TASK INSTRUCTIONS: In the records below, find the line with "Bilder, die ein" and the line with "Testen Sie alles, um weitere Konversionen"; return exactly those lines and every line between them.

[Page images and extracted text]
________
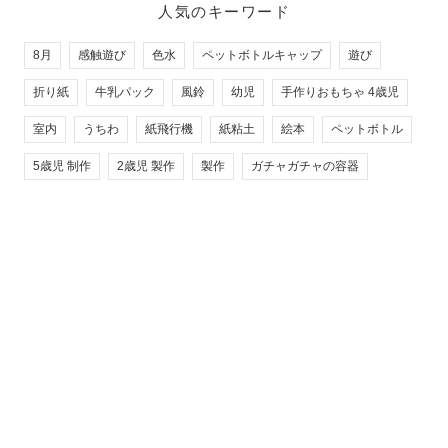
人気のキーワード
8月
感触遊び
色水
ペットボトルキャップ
遊び
折り紙
牛乳パック
風鈴
幼児
手作りおもちゃ 4歳児
室内
うちわ
紙飛行機
紙粘土
絵本
ペットボトル
5歳児 制作
2歳児 製作
製作
ガチャガチャの容器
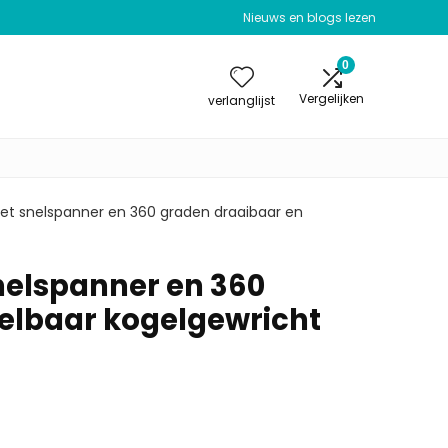
Nieuws en blogs lezen
0
Vergelijken
verlanglijst
et snelspanner en 360 graden draaibaar en
nelspanner en 360
elbaar kogelgewricht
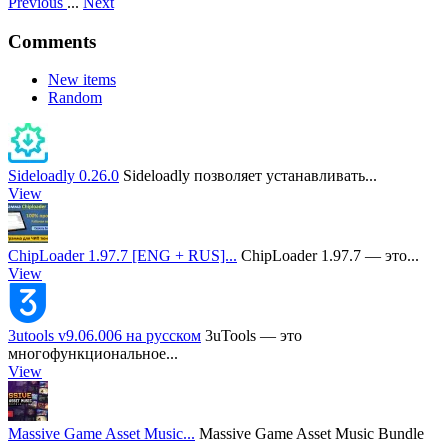
Previous
...
Next
Comments
New items
Random
Sideloadly 0.26.0
Sideloadly позволяет устанавливать...
View
ChipLoader 1.97.7 [ENG + RUS]...
ChipLoader 1.97.7 — это...
View
3utools v9.06.006 на русском
3uTools — это
многофункциональное...
View
Massive Game Asset Music...
Massive Game Asset Music Bundle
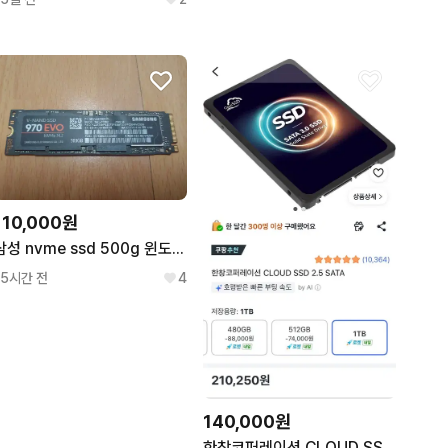
110,000원
삼성 nvme ssd 500g 윈도우11 설치
15시간 전
4
140,000원
한창코퍼레이션 CLOUD SSD 2.5 SATA 1TB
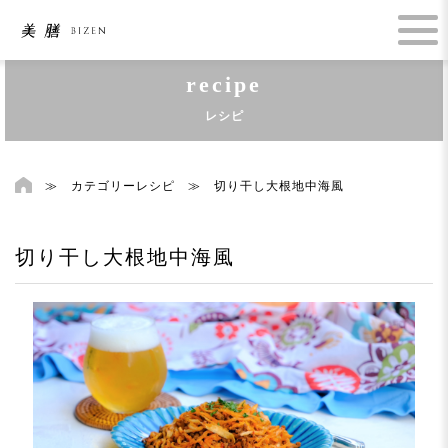
recipe
レシピ
≫
カテゴリーレシピ
≫
切り干し大根地中海風
切り干し大根地中海風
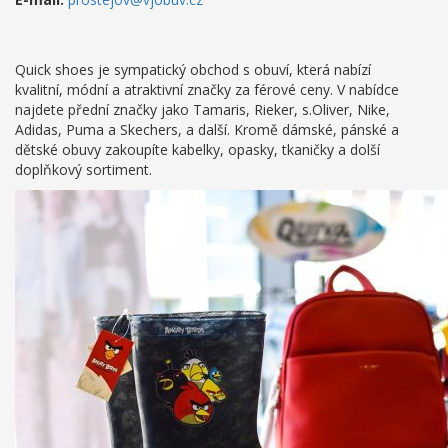
Quick shoes je sympatický obchod s obuví, která nabízí
kvalitní, módní a atraktivní značky za férové ceny. V nabídce
najdete přední značky jako Tamaris, Rieker, s.Oliver, Nike,
Adidas, Puma a Skechers, a další. Kromě dámské, pánské a
dětské obuvy zakoupíte kabelky, opasky, tkaničky a dolší
doplňkový sortiment.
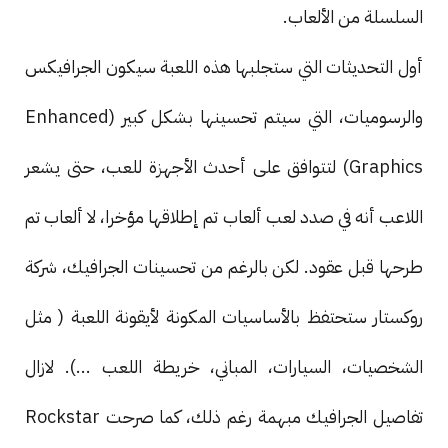
السلسلة من الألعاب.
أول التحديثات التي ستجلبها هذه اللعبة سيكون الجرافيكس
والرسوميات، التي سيتم تحسينها بشكل كبير (Enhanced
Graphics) لتتوافق على أحدث الأجهزة للعب، حتى يشعر
اللاعب أنه في صدد لعب ألعاب تم إطلاقها مؤخرا، لا ألعاب تم
طرحها قبل عقود. لكن بالرغم من تحسينات الجرافيك، شركة
روكستار ستحتفظ بالأساسيات المكونة لأيقونة اللعبة ( مثل
الشخصيات، السيارات، المباني، خريطة اللعب ...). لازال
تفاصيل الجرافيك مبهمة رغم ذلك، كما صرحت Rockstar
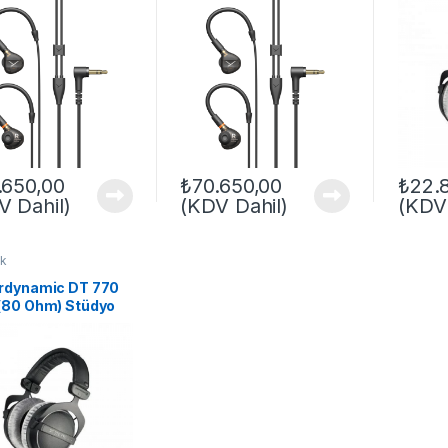
.650,00
₺
70.650,00
₺
22.
V Dahil)
(KDV Dahil)
(KDV 
ık
rdynamic DT 770
(80 Ohm) Stüdyo
ans Kulaklığı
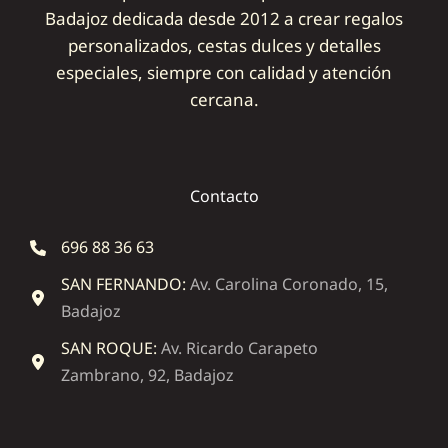
Badajoz dedicada desde 2012 a crear regalos
personalizados, cestas dulces y detalles
especiales, siempre con calidad y atención
cercana.
Contacto
696 88 36 63
SAN FERNANDO:
Av. Carolina Coronado, 15,
Badajoz
SAN ROQUE:
Av. Ricardo Carapeto
Zambrano, 92, Badajoz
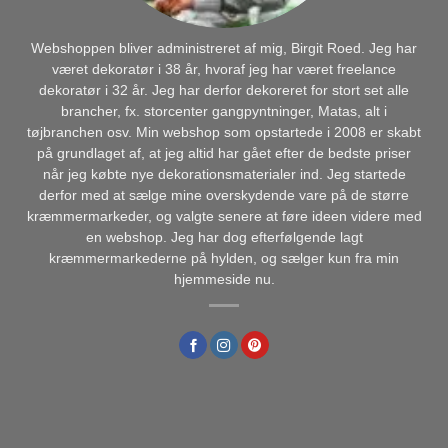
Webshoppen bliver administreret af mig, Birgit Roed. Jeg har
været dekoratør i 38 år, hvoraf jeg har været freelance
dekoratør i 32 år. Jeg har derfor dekoreret for stort set alle
brancher, fx. storcenter gangpyntninger, Matas, alt i
tøjbranchen osv. Min webshop som opstartede i 2008 er skabt
på grundlaget af, at jeg altid har gået efter de bedste priser
når jeg købte nye dekorationsmaterialer ind. Jeg startede
derfor med at sælge mine overskydende vare på de større
kræmmermarkeder, og valgte senere at føre ideen videre med
en webshop. Jeg har dog efterfølgende lagt
kræmmermarkederne på hylden, og sælger kun fra min
hjemmeside nu.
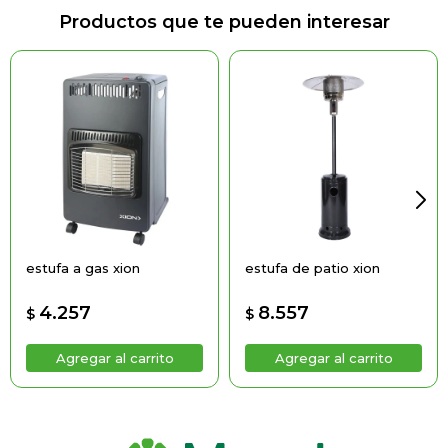
Productos que te pueden interesar
estufa a gas xion
estufa de patio xion
4.257
8.557
$
$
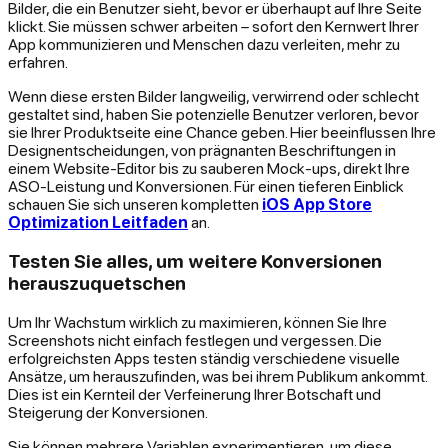
Bilder, die ein Benutzer sieht, bevor er überhaupt auf Ihre Seite
klickt. Sie müssen schwer arbeiten – sofort den Kernwert Ihrer
App kommunizieren und Menschen dazu verleiten, mehr zu
erfahren.
Wenn diese ersten Bilder langweilig, verwirrend oder schlecht
gestaltet sind, haben Sie potenzielle Benutzer verloren, bevor
sie Ihrer Produktseite eine Chance geben. Hier beeinflussen Ihre
Designentscheidungen, von prägnanten Beschriftungen in
einem Website-Editor bis zu sauberen Mock-ups, direkt Ihre
ASO-Leistung und Konversionen. Für einen tieferen Einblick
schauen Sie sich unseren kompletten
iOS App Store
Optimization Leitfaden
an.
Testen Sie alles, um weitere Konversionen
herauszuquetschen
Um Ihr Wachstum wirklich zu maximieren, können Sie Ihre
Screenshots nicht einfach festlegen und vergessen. Die
erfolgreichsten Apps testen ständig verschiedene visuelle
Ansätze, um herauszufinden, was bei ihrem Publikum ankommt.
Dies ist ein Kernteil der Verfeinerung Ihrer Botschaft und
Steigerung der Konversionen.
Sie können mehrere Variablen experimentieren, um diese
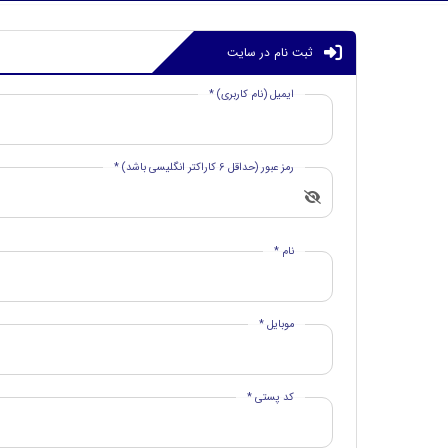
ثبت نام در سایت
ایمیل (نام کاربری) *
رمز عبور (حداقل 6 کاراکتر انگلیسی باشد) *
نام *
موبایل *
کد پستی *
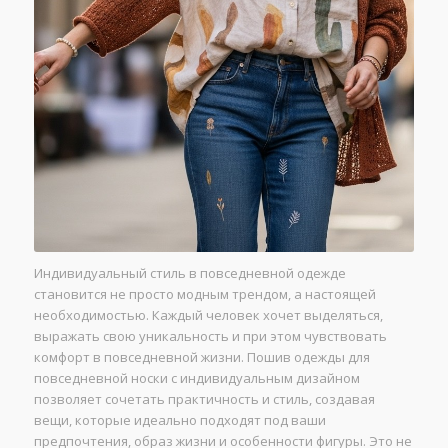
Индивидуальный стиль в повседневной одежде
становится не просто модным трендом, а настоящей
необходимостью. Каждый человек хочет выделяться,
выражать свою уникальность и при этом чувствовать
комфорт в повседневной жизни. Пошив одежды для
повседневной носки с индивидуальным дизайном
позволяет сочетать практичность и стиль, создавая
вещи, которые идеально подходят под ваши
предпочтения, образ жизни и особенности фигуры. Это не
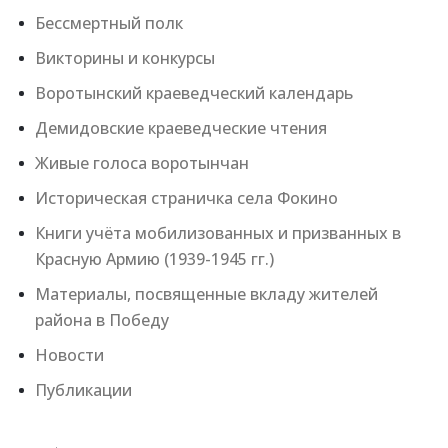
Бессмертный полк
Викторины и конкурсы
Воротынский краеведческий календарь
Демидовские краеведческие чтения
Живые голоса воротынчан
Историческая страничка села Фокино
Книги учёта мобилизованных и призванных в
Красную Армию (1939-1945 гг.)
Материалы, посвященные вкладу жителей
района в Победу
Новости
Публикации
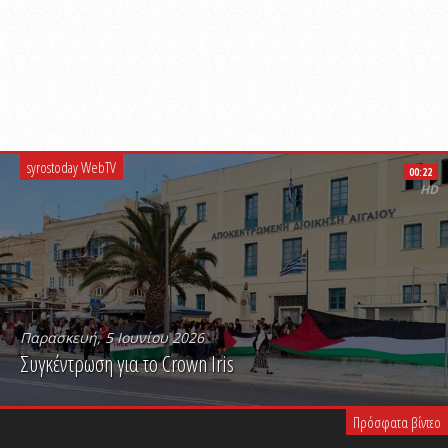
syrostoday WebTV
00:22
HD
Παρασκευή, 5 Ιουνίου 2026
Συγκέντρωση για το Crown Iris
PLAY VIDEO
Πρόσφατα βίντεο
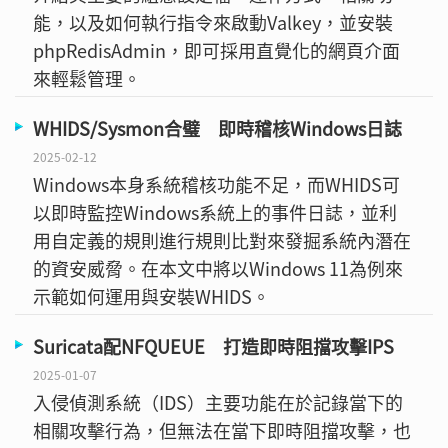
能，以及如何執行指令來啟動Valkey，並安裝
phpRedisAdmin，即可採用直覺化的網頁介面
來輕鬆管理。
WHIDS/Sysmon合璧 即時稽核Windows日誌
2025-02-12
Windows本身系統稽核功能不足，而WHIDS可
以即時監控Windows系統上的事件日誌，並利
用自定義的規則進行規則比對來發掘系統內潛在
的資安威脅。在本文中將以Windows 11為例來
示範如何運用與安裝WHIDS。
Suricata配NFQUEUE 打造即時阻擋攻擊IPS
2025-01-07
入侵偵測系統（IDS）主要功能在於記錄當下的
相關攻擊行為，但無法在當下即時阻擋攻擊，也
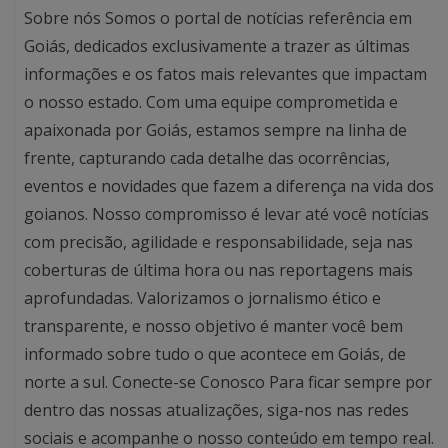
Sobre nós Somos o portal de notícias referência em
Goiás, dedicados exclusivamente a trazer as últimas
informações e os fatos mais relevantes que impactam
o nosso estado. Com uma equipe comprometida e
apaixonada por Goiás, estamos sempre na linha de
frente, capturando cada detalhe das ocorrências,
eventos e novidades que fazem a diferença na vida dos
goianos. Nosso compromisso é levar até você notícias
com precisão, agilidade e responsabilidade, seja nas
coberturas de última hora ou nas reportagens mais
aprofundadas. Valorizamos o jornalismo ético e
transparente, e nosso objetivo é manter você bem
informado sobre tudo o que acontece em Goiás, de
norte a sul. Conecte-se Conosco Para ficar sempre por
dentro das nossas atualizações, siga-nos nas redes
sociais e acompanhe o nosso conteúdo em tempo real.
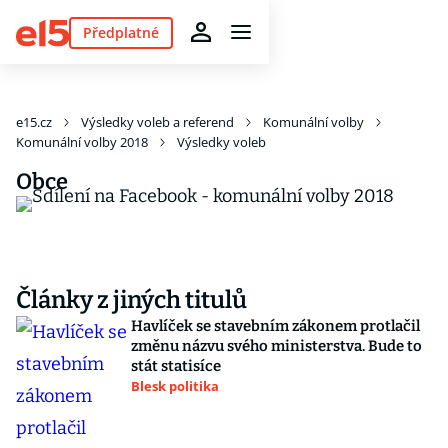
Předplatné
e15.cz
Výsledky voleb a referend
Komunální volby
Komunální volby 2018
Výsledky voleb
Obce
Články z jiných titulů
Havlíček se stavebním zákonem protlačil
změnu názvu svého ministerstva. Bude to
stát statisíce
Blesk politika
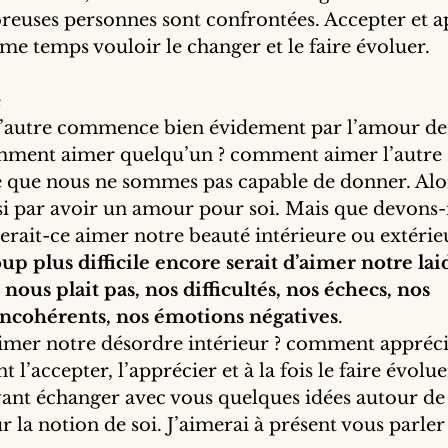
euses personnes sont confrontées. Accepter et a
me temps vouloir le changer et le faire évoluer.
e
l’autre commence bien évidement par l’amour de 
ment aimer quelqu’un ? comment aimer l’autre
e que nous ne sommes pas capable de donner. Alor
si par avoir un amour pour soi. Mais que devons
rait-ce aimer notre beauté intérieure ou extérieu
p plus difficile encore serait d’aimer notre lai
 nous plait pas, nos difficultés, nos échecs, nos 
cohérents, nos émotions négatives
.
mer notre désordre intérieur ? comment appréci
’accepter, l’apprécier et à la fois le faire évolue
yant échanger avec vous quelques idées autour de 
r la notion de soi. J’aimerai à présent vous parler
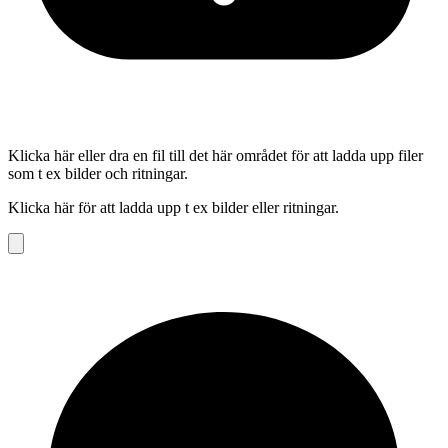
Klicka här eller dra en fil till det här området för att ladda upp filer
som t ex bilder och ritningar.
Klicka här för att ladda upp t ex bilder eller ritningar.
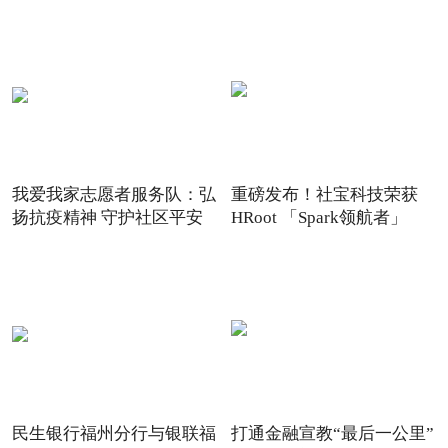
我爱我家志愿者服务队：弘
重磅发布！社宝科技荣获
扬抗疫精神 守护社区平安
HRoot 「Spark领航者」
2021
民生银行福州分行与银联福
打通金融宣教“最后一公里”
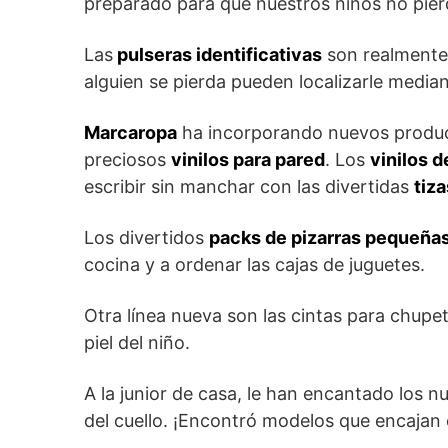
preparado para que nuestros niños no pie
Las
pulseras identificativas
son realmente 
alguien se pierda pueden localizarle median
Marcaropa
ha incorporando nuevos produc
preciosos
vinilos para pared
. Los
vinilos d
escribir sin manchar con las divertidas
tiza
Los divertidos
packs de pizarras pequeña
cocina y a ordenar las cajas de juguetes.
Otra línea nueva son las cintas para chupe
piel del niño.
A la junior de casa, le han encantado los 
del cuello. ¡Encontró modelos que encajan c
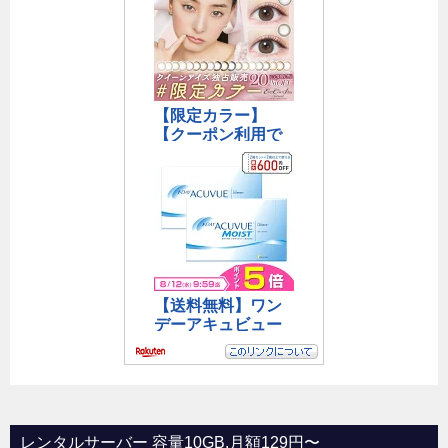
レンタルサーバー 容量10GB,月額129円〜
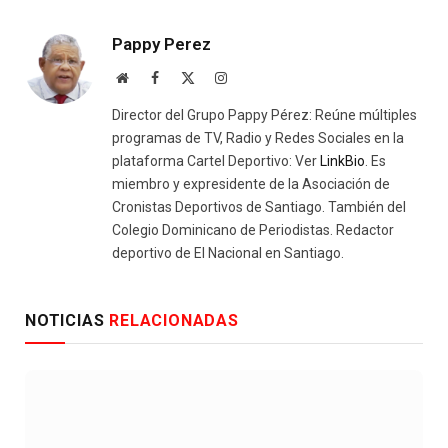
Pappy Perez
Website
Facebook
X
Instagram
(Twitter)
Director del Grupo Pappy Pérez: Reúne múltiples
programas de TV, Radio y Redes Sociales en la
plataforma Cartel Deportivo: Ver
LinkBio
. Es
miembro y expresidente de la Asociación de
Cronistas Deportivos de Santiago. También del
Colegio Dominicano de Periodistas. Redactor
deportivo de El Nacional en Santiago.
NOTICIAS
RELACIONADAS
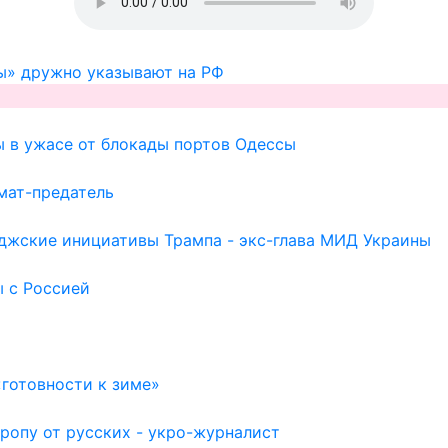
ы» дружно указывают на РФ
ы в ужасе от блокады портов Одессы
мат-предатель
иджские инициативы Трампа - экс-глава МИД Украины
ы с Россией
готовности к зиме»
ропу от русских - укро-журналист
________
REPLY TO THE EXERCISE:
Bilder, die ein Benutzer sieht, bevor er überhaupt auf Ihre Seite
klickt. Sie müssen schwer arbeiten – sofort den Kernwert Ihrer
App kommunizieren und Menschen dazu verleiten, mehr zu
erfahren.
Wenn diese ersten Bilder langweilig, verwirrend oder schlecht
gestaltet sind, haben Sie potenzielle Benutzer verloren, bevor
sie Ihrer Produktseite eine Chance geben. Hier beeinflussen Ihre
Designentscheidungen, von prägnanten Beschriftungen in
einem Website-Editor bis zu sauberen Mock-ups, direkt Ihre
ASO-Leistung und Konversionen. Für einen tieferen Einblick
schauen Sie sich unseren kompletten
iOS App Store
Optimization Leitfaden
an.
Testen Sie alles, um weitere Konversionen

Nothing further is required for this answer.